> **SUPPLIED MATERIAL**
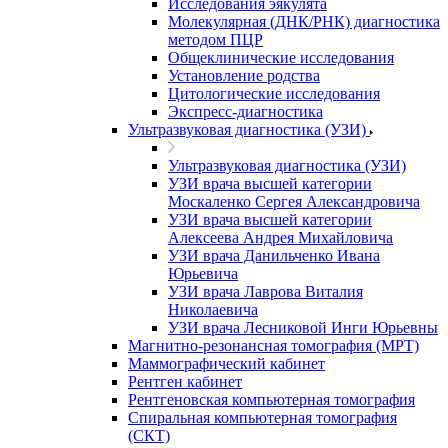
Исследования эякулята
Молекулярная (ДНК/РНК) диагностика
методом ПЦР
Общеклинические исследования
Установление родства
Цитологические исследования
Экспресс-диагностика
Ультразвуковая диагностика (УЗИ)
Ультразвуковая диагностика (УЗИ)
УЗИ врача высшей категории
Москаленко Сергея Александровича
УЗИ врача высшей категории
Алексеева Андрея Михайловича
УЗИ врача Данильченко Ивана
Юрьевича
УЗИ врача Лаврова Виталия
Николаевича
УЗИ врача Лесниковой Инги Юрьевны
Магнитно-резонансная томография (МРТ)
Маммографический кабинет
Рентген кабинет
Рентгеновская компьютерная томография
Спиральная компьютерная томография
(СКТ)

--

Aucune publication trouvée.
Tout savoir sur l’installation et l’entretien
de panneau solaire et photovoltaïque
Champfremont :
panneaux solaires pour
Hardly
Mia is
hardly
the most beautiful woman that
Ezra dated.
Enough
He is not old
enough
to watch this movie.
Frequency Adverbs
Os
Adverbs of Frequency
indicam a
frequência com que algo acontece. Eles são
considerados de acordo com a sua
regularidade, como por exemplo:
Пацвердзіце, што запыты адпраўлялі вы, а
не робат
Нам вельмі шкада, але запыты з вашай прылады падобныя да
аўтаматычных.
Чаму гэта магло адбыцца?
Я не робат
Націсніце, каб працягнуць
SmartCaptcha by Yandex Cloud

> **PROBLEM**
Find each line in the rows above that contains the word "Adverbs", and copy those lines.

> **EXERCISE OUTPUT**
Frequency Adverbs
Adverbs of Frequency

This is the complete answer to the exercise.